Hackers took control of the Associated Press Twitter account yesterday and sent a false tweet of two explosions in the White House that briefly shook US financial markets.
In the latest high-profile hacking incident involving social media service Twitter, an official @AP account reported that explosions at the White House injured President Barack Obama. Shortly afterward AP spokesman Paul Colford told Reuters the tweet was “bogus.”
White House spokesman Jay Carney told reporters that Obama was fine soon after the tweet went out a little after 1pm EDT (1700 GMT).
A group calling itself the Syrian Electronic Army, which is supportive of that country’s leader, Bashar al-Assad, yesterday claimed responsibility on its own Twitter feed for the AP hack.
The group has also claimed it was behind past hacks of Twitter accounts for National Public Radio, BBC and CBS’s 60 Minutes programme, among others.
The message, which went out to the AP’s nearly 2mn Twitter followers, sent the S&P 500 and Dow Jones Industrial Average plunging sharply before they recovered. Stock and bond futures also were affected.
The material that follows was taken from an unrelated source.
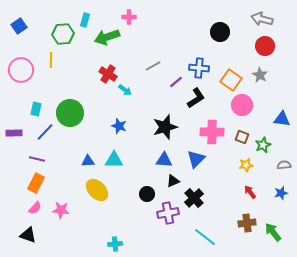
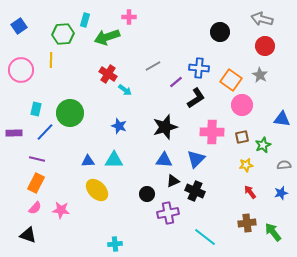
brown square at (242, 137): rotated 32 degrees counterclockwise
black cross at (194, 198): moved 1 px right, 7 px up; rotated 24 degrees counterclockwise
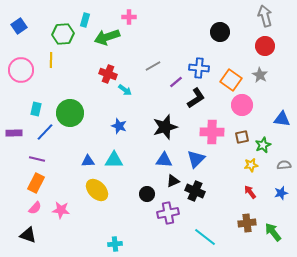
gray arrow at (262, 19): moved 3 px right, 3 px up; rotated 60 degrees clockwise
red cross at (108, 74): rotated 12 degrees counterclockwise
yellow star at (246, 165): moved 5 px right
Some traders blamed automatic electronic trading for the sharp fall and recovery. A spokesman for the Securities and Exchange Commission declined to comment.
The AP’s Twitter account was suspended shortly after the fake tweet, and the news organisation later reported that the tweet came after hackers made repeated attempts to steal the passwords of AP journalists.
A Twitter spokesman declined to comment on the AP breach, saying the company does not comment “on individual accounts for privacy and security reasons.” An FBI representative had no immediate comment on the AP hacking incident.
In what one trader described as “pure chaos,” the three-minute plunge triggered by the tweet briefly wiped out $136.5bn of the S&P 500 index’s value, according to Reuters data.
The Dow Jones Industrial Average temporarily dropped 143.5 points, or 0.98%.
Earlier this year, hackers also hijacked Twitter accounts of Chrysler’s Jeep brand and fast-food chain Burger King.
Bloomberg’s professional trading platform started incorporating tweets earlier this year. Yesterday, spokeswoman Sabrina Briefel said the fake tweet did appear on the Bloomberg terminal. She said the company was not reconsidering its decision to include tweets.